# Question: Canard-Delta Aircraft



## Freddy Chef (27 Mar 2005)

The latest generation of European fighter aircraft [EF-2000 Eurofighter, Dassault Rafale, Saab JAS-39 Gripen] are canard-delta in design. What are the performance pros and cons of canard-delta aircraft compared to a design such as the F-15 or F/A-18 [that has the all moving _tail_ plane].


----------



## JBP (27 Mar 2005)

> The latest generation of European fighter aircraft [EF-2000 Eurofighter, Dassault Rafale, Saab JAS-39 Gripen] are canard-delta in design. What are the performance pros and cons of canard-delta aircraft compared to a design such as the F-15 or F/A-18 [that has the all moving tail plane].



That's a rather large answer your searching for, see: Aerodynamics, more specifically = Supermanuverability.

It's argued that those pretty little forward canards improve flight performance and manuverability. Example, Su-27, I believe that's the Russian Sukoi made interceptor that is NATO codenamed "Flanker" and can do the super cool manuever called the "Cobra". It's a really strange thing to see done.... 

Anyway, the idea is that these new fangled fighters will have "supermanuverability" and be supreme dogfighters. But it's argued that they'll only use pretty turns and "cobra" type manuevers for airshows, not usable in combat. Another good example of supermanuverability is the X-31 EFM jet. It has thrust vectoring AND forward canards. It can do a really cool high angle of attack spin, facing downwards on an axis that would enable it to stay focused/locked onto a target.

You see, with F-15A+B+C+D+E and F/A-18A+B+C+D+E/F variants, they don't have any "supermanuverability". The new age western aircraft, namely the F-22A Raptor and what will be the F-35 JSF, we'll have speed, stealth, look-first-shoot-first abilities and range advantages. No one really knows the characteristics of the F-22A that I've ever talked to, as in regards to how many G's it'll pull, but I bet it could be considered in the "supermanueverable" class also, with 72,000lbs static thrust and VECTORED, it would push the nose around pretty fast!!! It's fly-by-wire at the moment but upgradable to fiber-optic controls later on.... Instant response to pilot controls, no lag.
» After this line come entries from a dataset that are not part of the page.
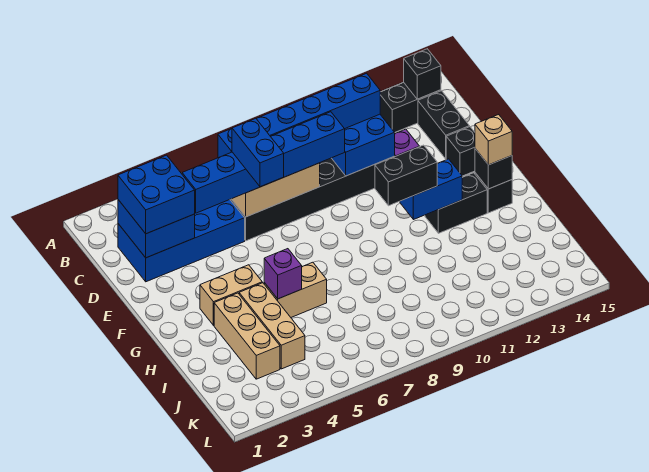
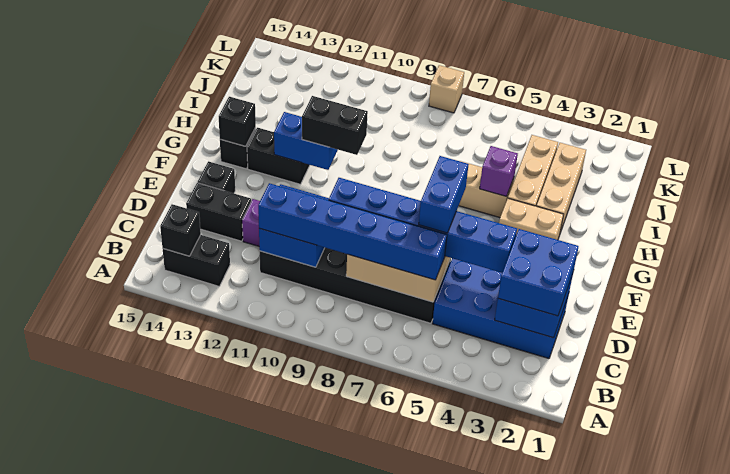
black 1x2 brick [418,91,470,159] -> black 1x2 brick turned to [186,183,251,241]
tan 1x1 brick [475,114,512,165] -> tan 1x1 brick moved to [429,65,464,113]

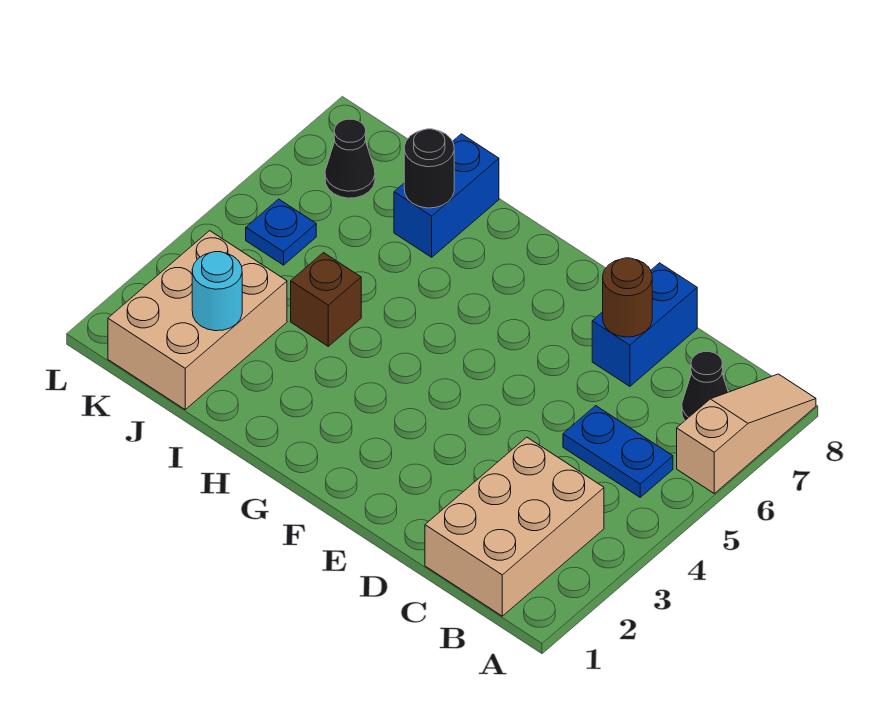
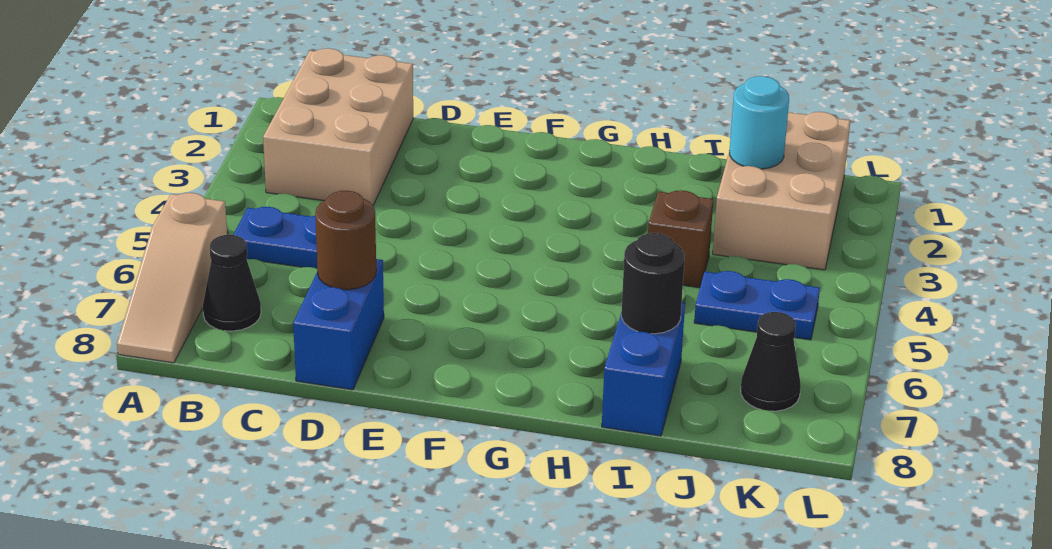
blue 1x1 plate [246,199,316,265] -> blue 1x2 plate [694,271,820,340]

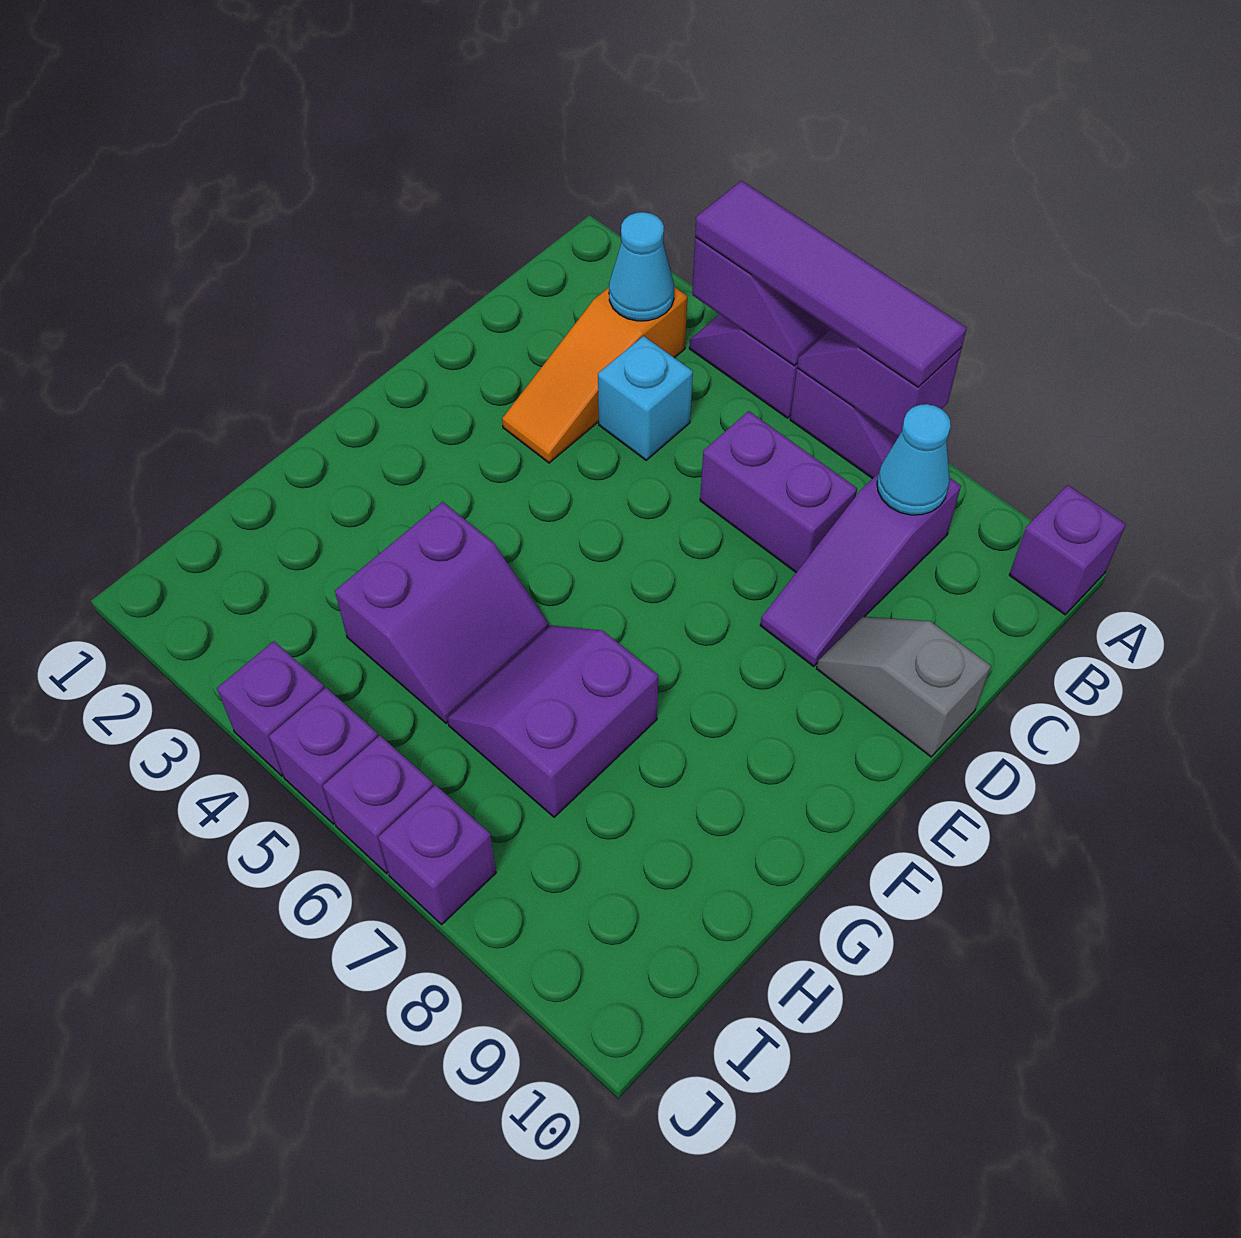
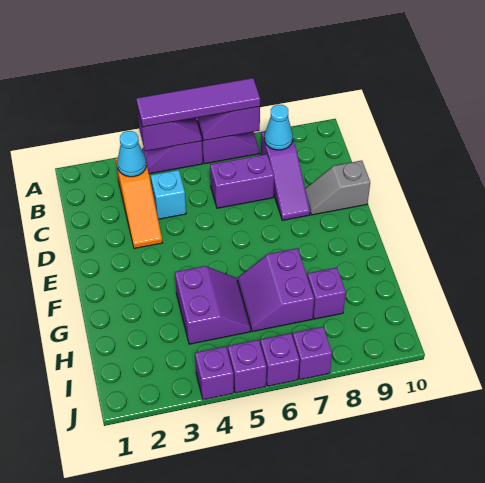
purple 1x1 brick [1009,485,1126,615] -> purple 1x1 brick moved to [307,268,346,319]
Anyway, this is all comming from someone who is simply an aviation enthusiast, I can guaruntee there will be some errors in the above. Regardless, let's hope someone posts something with more insight than I, eg> A pilot???


----------



## Sf2 (25 Apr 2005)

I think one of the theories behind a canard equipped aircraft is that the elevator surfaces get cleaner air during more aggressive flying.  Conventional aircraft have dirty air off the main lifting surfaces that hit the surfaces at the back (another reason for T tails).
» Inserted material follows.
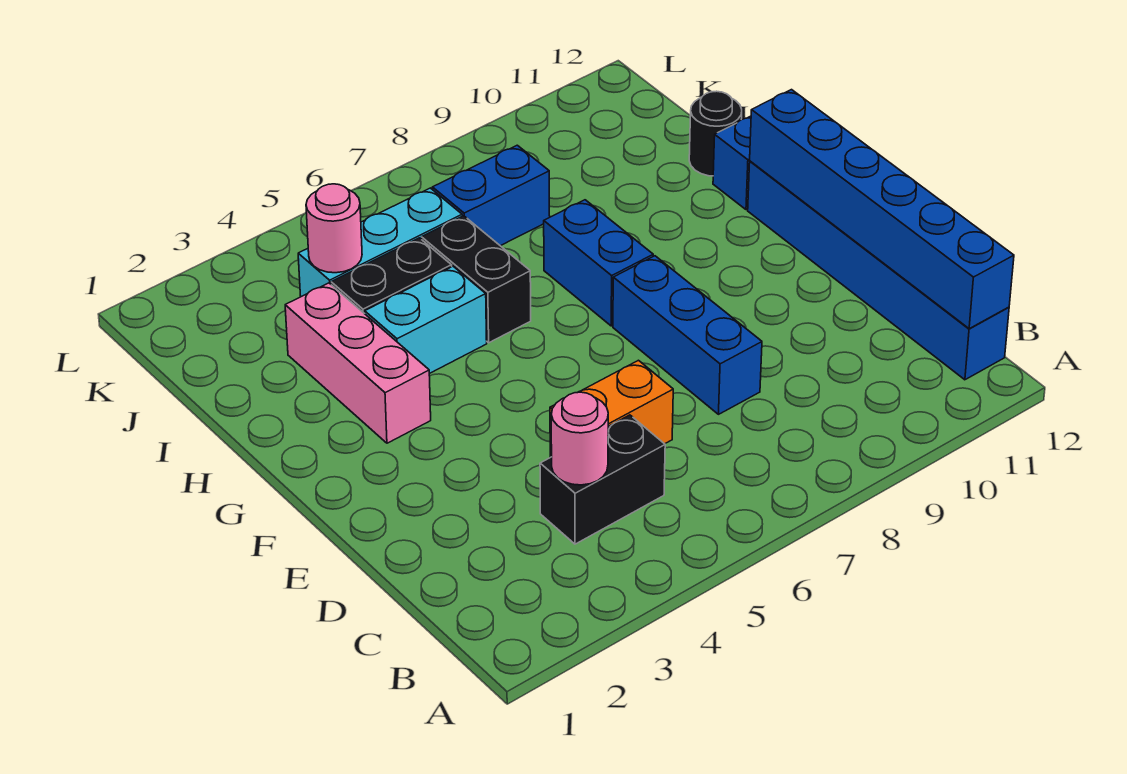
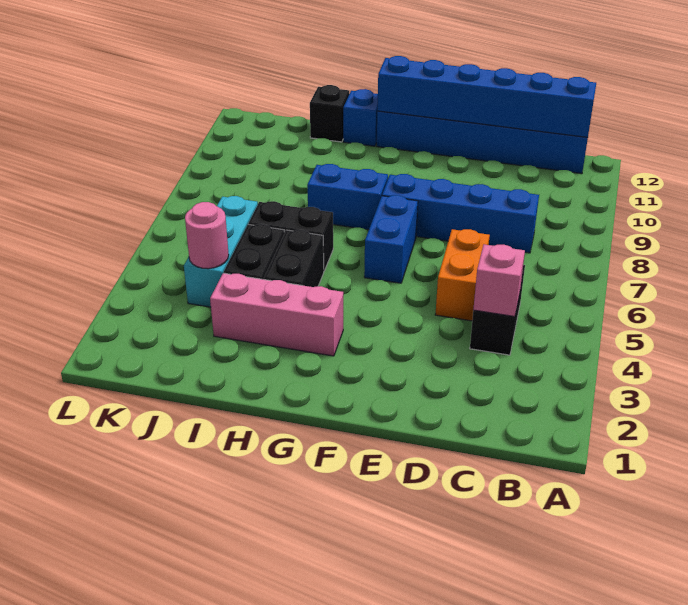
pink 1x1 round brick [551,392,608,485] -> pink 1x1 brick [473,244,525,317]
blue 1x3 brick [613,256,762,414] -> blue 1x4 brick [382,174,539,253]
cyan 1x2 brick [365,266,487,374] -> black 1x2 brick [264,230,324,287]
black 1x1 round brick [689,91,742,176] -> black 1x1 brick [310,85,349,142]
blue 1x2 brick [432,145,550,246] -> blue 1x2 brick moved to [364,195,418,283]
Canards guarantee clean airflow throughout the flight envelope - but what the hell do I know, i fly griffons......


----------



## Garry (25 Apr 2005)

Pte Joe,

Look around a little: there was a video of the Mig 35 (?)  that made the rounds awhile back. Plenty of vectored thrust, manoeuverable like stink.  The title in the e-mail that had the video was "BFM anyone?" 

Kick butt aircraft, excellent video. That a/c could move.......

Delta wings- lots of pro's and cons. The North American aircraft industry is, imho, the best in the world. They used the delta wing concept in the early Century series fighters, then let it go.....had to be a reason. 

Cheers-Garry


----------



## Good2Golf (27 Apr 2005)

Deltas have fairly good wing loading figures and thus fair manouevrebility, but are quite sensitive to fore-aft weight and balance (you'll see the stores pretty well lined up along the wing's aerodynamic centres of pressure and lift) and have relatively high take off and landing speeds since they generally have only small plain flaps and elevons.  No doubt, great machines (especially French Mirage III's and Isreali Kfirs) when you have the runway infrastructure to permit full loading.  Once they have wheels up in the wells, they are pretty spanking machines.  Notwithstanding that US moved away from Deltas in the 60s/70s, the delta still had some of the highest performance to power/drag ratios going (IIRC, the Convair F-106 Delta Dart still maintains the single-engine delta-wing high-speed world record...around 1525mph (Mach 2.2) at 40k'+ !)

Cheers,
Duey


----------



## TCBF (27 Apr 2005)

"but what the heck do I know, i fly griffons......"

Then you are a REAL pilot.  They trust you with a machine that has wings that move.  Not one of those machines that have "seized" wings. ;D


----------